Most of the time, Julia just feels nicer to use, and that's important when you spend a large proportion of your life staring at a REPL.
The whole Python 2 or Python 3 thing is just irritating.
That said, there is still a lot of Python code under the Julia hood (e.g. IJulia) so don't knock it!
Compared to MATLAB
MATLAB usage is widespread amongst scientists for good reason; it's established and has very high quality, proven libraries. In many ways it is the gold standard for scientific, exploratory programming.
Unfortunately, a lot of graduate student science is
just grunt work. Reading legacy file formats and
dealing with big data
is a big part of
that. MATLAB can do it, but it isn't very elegant. I
also found problems with compatability between
versions.
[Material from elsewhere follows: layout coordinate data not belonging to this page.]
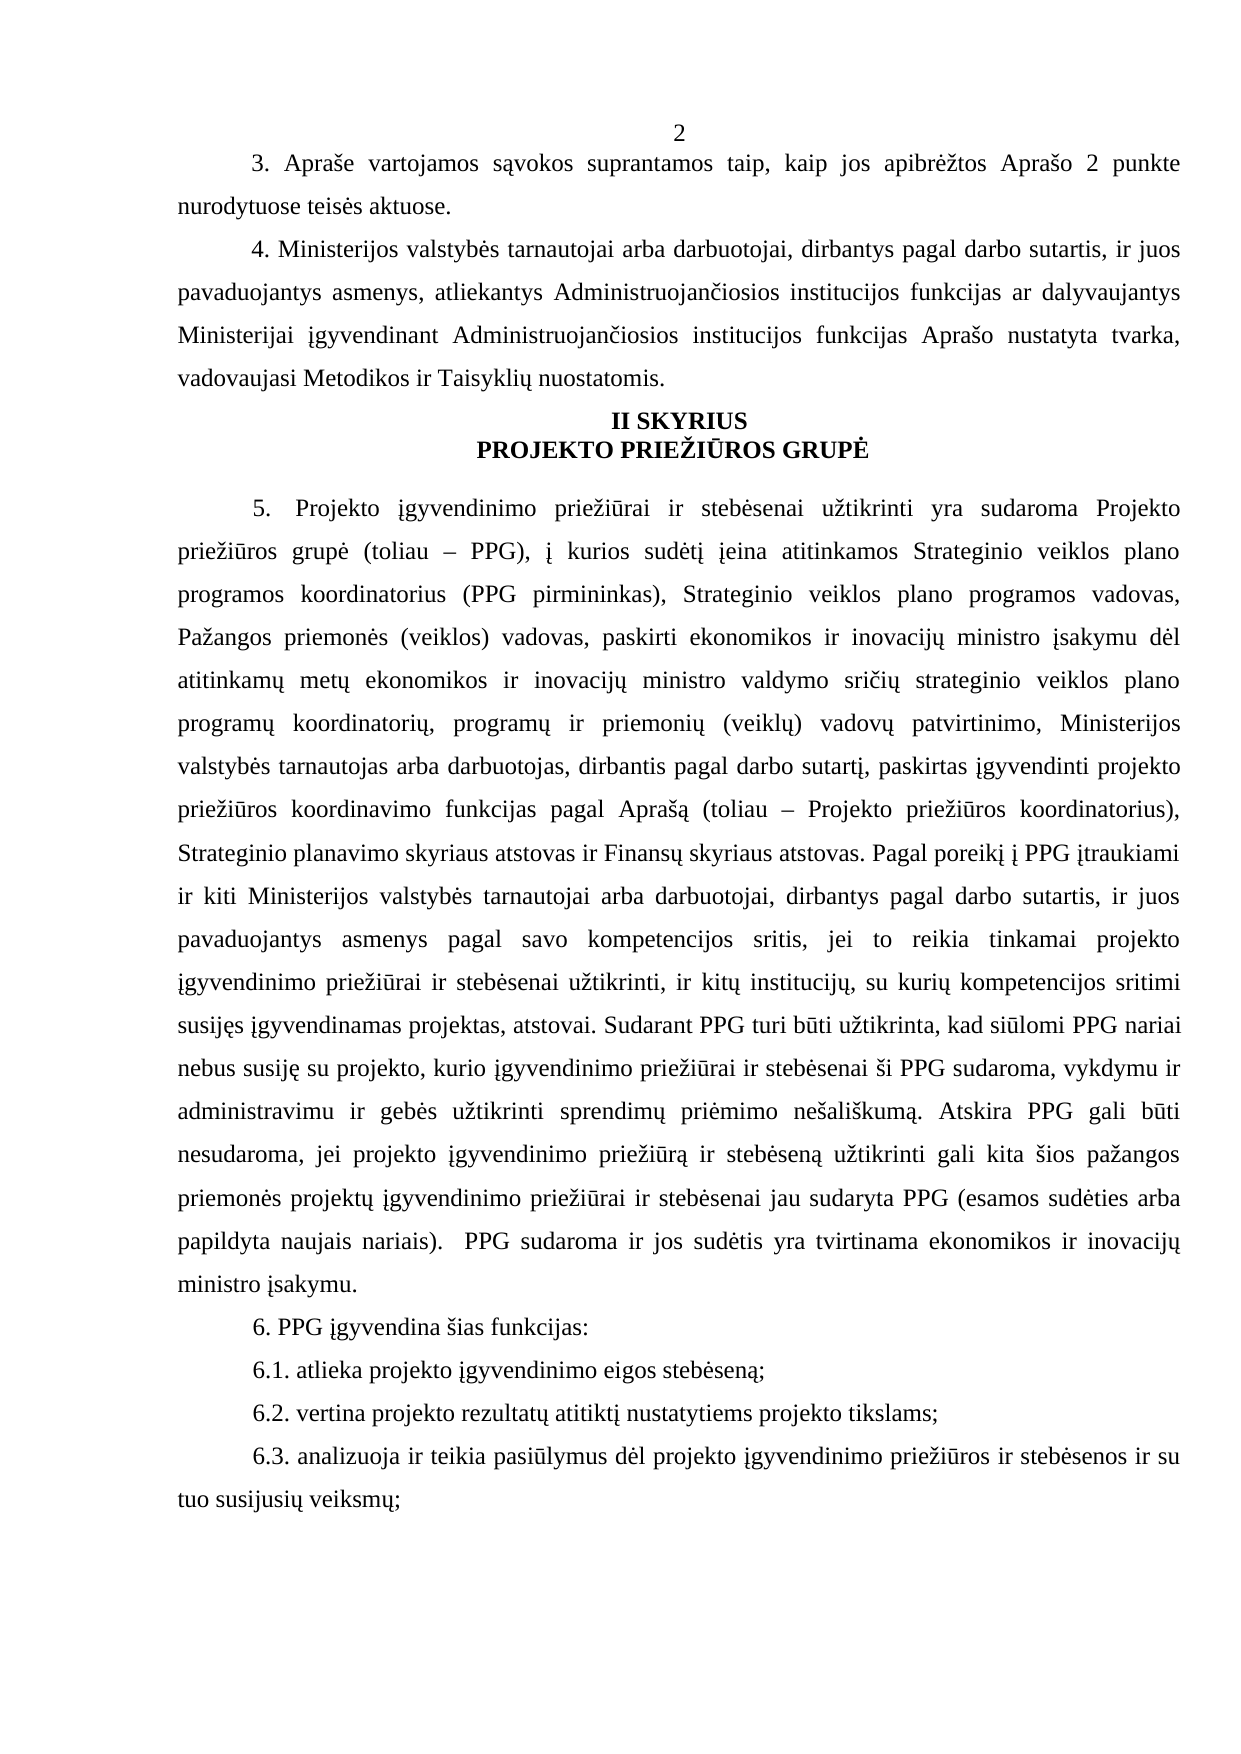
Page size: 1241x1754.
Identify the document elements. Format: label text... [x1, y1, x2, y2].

text 5. Projekto įgyvendinimo priežiūrai ir stebėsenai užtikrinti yra sudaroma Projekto priežiūros grupė (toliau – PPG), į kurios sudėtį įeina atitinkamos Strateginio veiklos plano programos koordinatorius (PPG pirmininkas), Strateginio veiklos plano programos vadovas, Pažangos priemonės (veiklos) vadovas, paskirti ekonomikos ir inovacijų ministro įsakymu dėl atitinkamų metų ekonomikos ir inovacijų ministro valdymo sričių strateginio veiklos plano programų koordinatorių, programų ir priemonių (veiklų) vadovų patvirtinimo, Ministerijos valstybės tarnautojas arba darbuotojas, dirbantis pagal darbo sutartį, paskirtas įgyvendinti projekto priežiūros koordinavimo funkcijas pagal Aprašą (toliau – Projekto priežiūros koordinatorius), Strateginio planavimo skyriaus atstovas ir Finansų skyriaus atstovas. Pagal poreikį į PPG įtraukiami ir kiti Ministerijos valstybės tarnautojai arba darbuotojai, dirbantys pagal darbo sutartis, ir juos pavaduojantys asmenys pagal savo kompetencijos sritis, jei to reikia tinkamai projekto įgyvendinimo priežiūrai ir stebėsenai užtikrinti, ir kitų institucijų, su kurių kompetencijos sritimi susijęs įgyvendinamas projektas, atstovai. Sudarant PPG turi būti užtikrinta, kad siūlomi PPG nariai nebus susiję su projekto, kurio įgyvendinimo priežiūrai ir stebėsenai ši PPG sudaroma, vykdymu ir administravimu ir gebės užtikrinti sprendimų priėmimo nešališkumą. Atskira PPG gali būti nesudaroma, jei projekto įgyvendinimo priežiūrą ir stebėseną užtikrinti gali kita šios pažangos priemonės projektų įgyvendinimo priežiūrai ir stebėsenai jau sudaryta PPG (esamos sudėties arba papildyta naujais nariais). PPG sudaroma ir jos sudėtis yra tvirtinama ekonomikos ir inovacijų ministro įsakymu. [177, 493, 1181, 1298]
text 6.3. analizuoja ir teikia pasiūlymus dėl projekto įgyvendinimo priežiūros ir stebėsenos ir su tuo susijusių veiksmų; [177, 1441, 1181, 1513]
text 6.2. vertina projekto rezultatų atitiktį nustatytiems projekto tikslams; [177, 1398, 1181, 1427]
text 3. Apraše vartojamos sąvokos suprantamos taip, kaip jos apibrėžtos Aprašo 2 punkte nurodytuose teisės aktuose. [177, 148, 1181, 219]
text 4. Ministerijos valstybės tarnautojai arba darbuotojai, dirbantys pagal darbo sutartis, ir juos pavaduojantys asmenys, atliekantys Administruojančiosios institucijos funkcijas ar dalyvaujantys Ministerijai įgyvendinant Administruojančiosios institucijos funkcijas Aprašo nustatyta tvarka, vadovaujasi Metodikos ir Taisyklių nuostatomis. [177, 234, 1181, 392]
text 6. PPG įgyvendina šias funkcijas: [177, 1312, 1181, 1341]
text PROJEKTO PRIEŽIŪROS GRUPĖ [177, 435, 1181, 464]
text 6.1. atlieka projekto įgyvendinimo eigos stebėseną; [177, 1355, 1181, 1384]
text II SKYRIUS [177, 406, 1181, 435]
No two scientists seem to use the same
version and it worked on my machine
is a
common cry. Upgrading a machine is often considered
too risky or too expensive.
I found that MATLAB programmers can readily understand Julia code. Googling for a MATLAB solution to a problem often turns up a function name, and that can be the key to finding an equivalent Julia solution.
Julia is free and open source. The barrier to entry is much lower and that's got to be a good thing for reprodicible science.
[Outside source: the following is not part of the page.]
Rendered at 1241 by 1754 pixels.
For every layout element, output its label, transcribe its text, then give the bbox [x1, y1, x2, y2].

There is a mat.jl library which allows reading and writing of MATLAB MAT files..
Niggles and problems
Julia is a Lisp-1 so naming variables so that they don't clash with functions can sometimes be annoying, e.g
julia> wheels = wheels(mycar) ERROR: invalid redefinition of constant wheels
Wishlist
Is there a way to ask whocalls(f)
where f is some function?
I'd like some refactoring tools.
SLIME support in Emacs would be great. I have a proof of concept SWANK server.